[Items from a dataset]
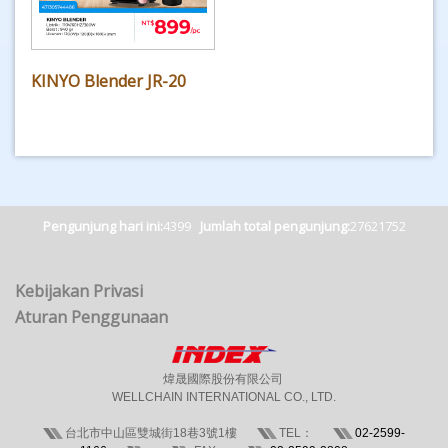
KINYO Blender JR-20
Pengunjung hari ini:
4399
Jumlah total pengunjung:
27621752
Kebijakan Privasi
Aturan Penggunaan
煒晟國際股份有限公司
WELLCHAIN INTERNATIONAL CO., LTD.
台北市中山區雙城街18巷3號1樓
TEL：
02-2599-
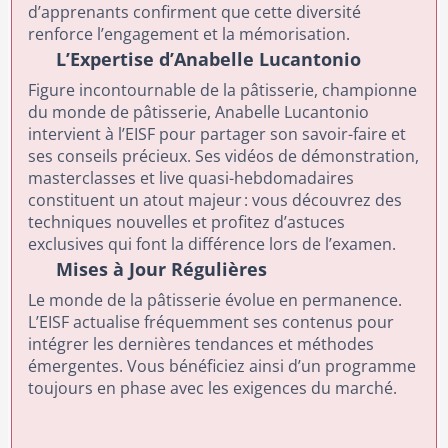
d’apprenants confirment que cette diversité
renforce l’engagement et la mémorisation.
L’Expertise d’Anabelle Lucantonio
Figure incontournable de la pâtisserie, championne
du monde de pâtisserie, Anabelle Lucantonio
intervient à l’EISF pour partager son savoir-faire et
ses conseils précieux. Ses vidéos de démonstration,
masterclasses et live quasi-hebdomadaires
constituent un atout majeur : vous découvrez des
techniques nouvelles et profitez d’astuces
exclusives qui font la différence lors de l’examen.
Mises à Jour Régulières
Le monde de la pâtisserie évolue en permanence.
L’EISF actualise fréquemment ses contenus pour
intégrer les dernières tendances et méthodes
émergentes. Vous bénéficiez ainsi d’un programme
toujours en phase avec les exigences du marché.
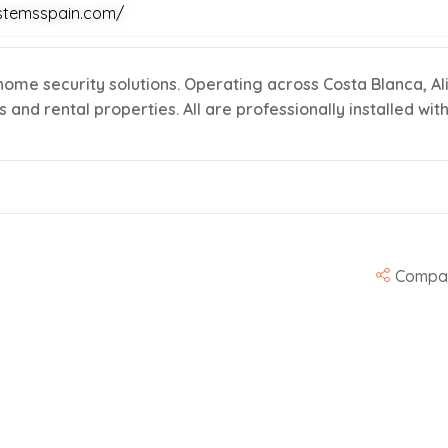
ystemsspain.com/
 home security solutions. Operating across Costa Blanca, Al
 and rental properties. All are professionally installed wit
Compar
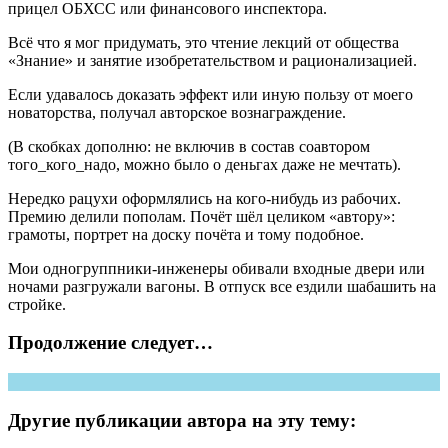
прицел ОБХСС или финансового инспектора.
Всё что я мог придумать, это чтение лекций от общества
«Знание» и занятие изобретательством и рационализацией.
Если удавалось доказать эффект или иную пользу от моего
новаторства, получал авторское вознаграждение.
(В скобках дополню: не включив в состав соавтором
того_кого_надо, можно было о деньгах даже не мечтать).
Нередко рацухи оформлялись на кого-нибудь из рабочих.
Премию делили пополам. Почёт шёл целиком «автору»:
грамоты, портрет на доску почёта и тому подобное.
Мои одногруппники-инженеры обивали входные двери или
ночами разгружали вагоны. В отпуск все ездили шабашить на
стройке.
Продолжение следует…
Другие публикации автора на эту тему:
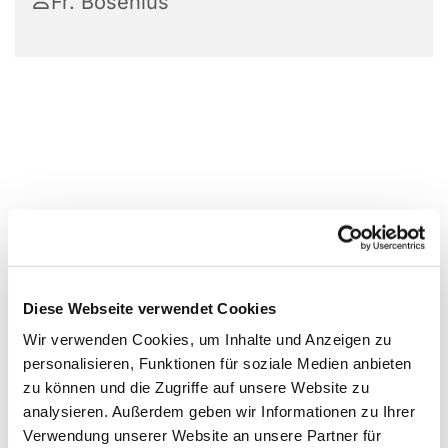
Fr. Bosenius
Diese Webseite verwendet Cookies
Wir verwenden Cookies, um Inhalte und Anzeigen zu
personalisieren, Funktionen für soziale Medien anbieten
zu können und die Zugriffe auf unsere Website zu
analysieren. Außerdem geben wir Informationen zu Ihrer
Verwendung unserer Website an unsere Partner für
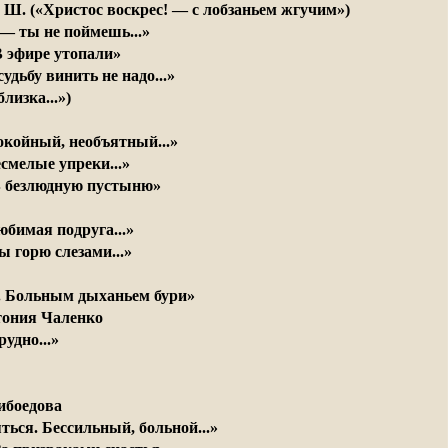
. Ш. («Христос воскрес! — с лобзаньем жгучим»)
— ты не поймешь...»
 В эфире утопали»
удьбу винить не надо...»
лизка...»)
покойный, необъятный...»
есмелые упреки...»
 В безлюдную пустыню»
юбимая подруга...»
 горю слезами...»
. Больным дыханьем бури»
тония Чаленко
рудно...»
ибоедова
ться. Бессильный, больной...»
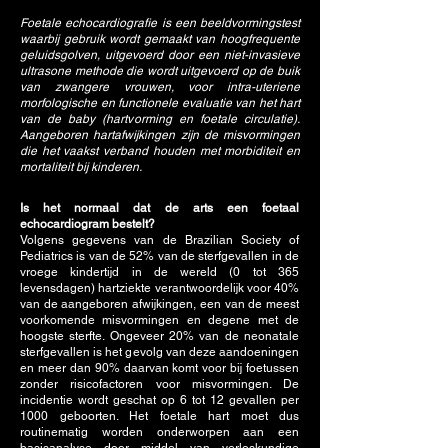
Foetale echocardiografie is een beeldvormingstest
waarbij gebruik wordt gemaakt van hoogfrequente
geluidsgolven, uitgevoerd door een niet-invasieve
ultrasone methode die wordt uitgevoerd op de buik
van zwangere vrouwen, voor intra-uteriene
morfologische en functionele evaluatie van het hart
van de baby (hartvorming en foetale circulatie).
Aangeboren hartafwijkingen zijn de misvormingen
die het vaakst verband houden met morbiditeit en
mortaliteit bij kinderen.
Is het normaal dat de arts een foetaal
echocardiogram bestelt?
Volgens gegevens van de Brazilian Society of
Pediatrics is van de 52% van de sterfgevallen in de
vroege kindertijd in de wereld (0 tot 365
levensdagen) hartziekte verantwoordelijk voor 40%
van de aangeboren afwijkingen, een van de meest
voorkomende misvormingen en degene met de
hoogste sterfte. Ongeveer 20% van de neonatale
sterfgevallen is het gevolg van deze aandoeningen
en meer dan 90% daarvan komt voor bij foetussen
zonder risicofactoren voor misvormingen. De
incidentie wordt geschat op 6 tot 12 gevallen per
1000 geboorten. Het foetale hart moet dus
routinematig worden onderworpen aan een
==
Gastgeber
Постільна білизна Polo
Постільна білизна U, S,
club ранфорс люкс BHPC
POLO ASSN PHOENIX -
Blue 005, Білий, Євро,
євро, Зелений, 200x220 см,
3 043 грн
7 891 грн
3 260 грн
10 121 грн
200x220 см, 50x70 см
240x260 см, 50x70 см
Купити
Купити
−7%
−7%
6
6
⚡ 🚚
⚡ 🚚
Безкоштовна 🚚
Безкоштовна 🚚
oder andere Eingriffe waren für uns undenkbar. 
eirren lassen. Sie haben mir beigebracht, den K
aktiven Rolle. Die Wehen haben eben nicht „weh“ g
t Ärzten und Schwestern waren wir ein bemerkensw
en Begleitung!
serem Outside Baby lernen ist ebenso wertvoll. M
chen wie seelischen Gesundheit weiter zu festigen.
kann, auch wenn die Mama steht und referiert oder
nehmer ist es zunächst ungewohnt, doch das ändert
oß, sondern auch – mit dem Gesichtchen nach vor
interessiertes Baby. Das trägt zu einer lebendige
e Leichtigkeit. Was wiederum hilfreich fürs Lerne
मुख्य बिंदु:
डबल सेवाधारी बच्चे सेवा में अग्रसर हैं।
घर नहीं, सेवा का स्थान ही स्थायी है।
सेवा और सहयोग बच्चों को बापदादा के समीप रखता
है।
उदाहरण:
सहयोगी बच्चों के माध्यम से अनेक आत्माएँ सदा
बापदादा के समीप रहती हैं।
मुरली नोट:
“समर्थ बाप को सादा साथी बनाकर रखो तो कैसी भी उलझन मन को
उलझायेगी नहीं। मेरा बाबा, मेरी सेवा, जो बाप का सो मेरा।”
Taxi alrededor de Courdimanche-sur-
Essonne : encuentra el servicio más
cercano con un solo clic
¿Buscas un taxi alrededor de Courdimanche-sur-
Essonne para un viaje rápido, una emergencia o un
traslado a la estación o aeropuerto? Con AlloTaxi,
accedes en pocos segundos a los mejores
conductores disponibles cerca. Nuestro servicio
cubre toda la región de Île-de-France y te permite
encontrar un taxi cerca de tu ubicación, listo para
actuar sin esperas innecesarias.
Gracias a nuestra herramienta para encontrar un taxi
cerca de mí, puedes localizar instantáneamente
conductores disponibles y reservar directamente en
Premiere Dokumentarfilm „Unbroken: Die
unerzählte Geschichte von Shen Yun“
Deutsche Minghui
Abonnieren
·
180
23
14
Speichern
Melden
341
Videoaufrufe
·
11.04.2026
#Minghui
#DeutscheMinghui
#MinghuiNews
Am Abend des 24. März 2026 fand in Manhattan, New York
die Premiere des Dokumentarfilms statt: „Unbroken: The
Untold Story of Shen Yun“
...
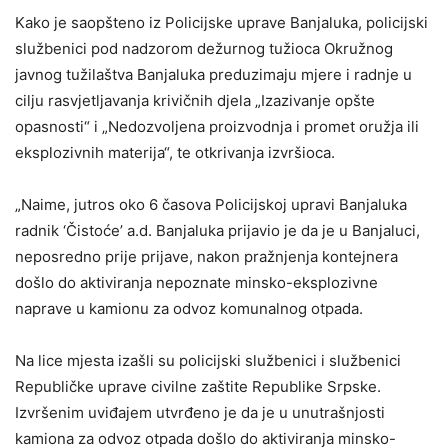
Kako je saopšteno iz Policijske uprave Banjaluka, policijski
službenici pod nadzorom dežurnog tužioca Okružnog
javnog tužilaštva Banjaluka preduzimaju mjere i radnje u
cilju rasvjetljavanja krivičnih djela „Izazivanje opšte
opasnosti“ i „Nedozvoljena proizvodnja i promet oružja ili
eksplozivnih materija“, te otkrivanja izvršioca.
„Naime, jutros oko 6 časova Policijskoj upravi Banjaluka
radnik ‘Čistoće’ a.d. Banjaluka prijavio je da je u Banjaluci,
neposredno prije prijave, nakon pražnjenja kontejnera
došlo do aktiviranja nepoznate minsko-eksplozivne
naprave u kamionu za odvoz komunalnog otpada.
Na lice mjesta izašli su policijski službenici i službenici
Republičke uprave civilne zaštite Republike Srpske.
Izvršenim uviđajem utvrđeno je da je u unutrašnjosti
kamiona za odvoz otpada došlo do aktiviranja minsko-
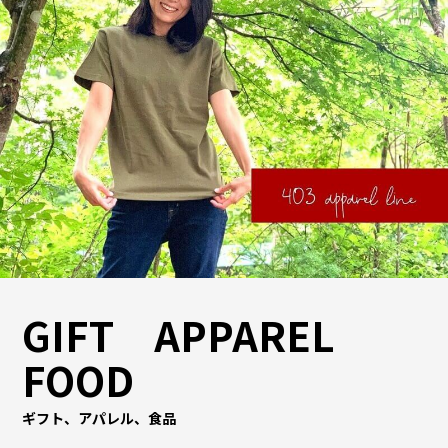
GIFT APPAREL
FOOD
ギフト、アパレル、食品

(Directive) Where a line in the records above contains the string "waren", return that line.

(Exercise output)
oder andere Eingriffe waren für uns undenkbar. 
t Ärzten und Schwestern waren wir ein bemerkensw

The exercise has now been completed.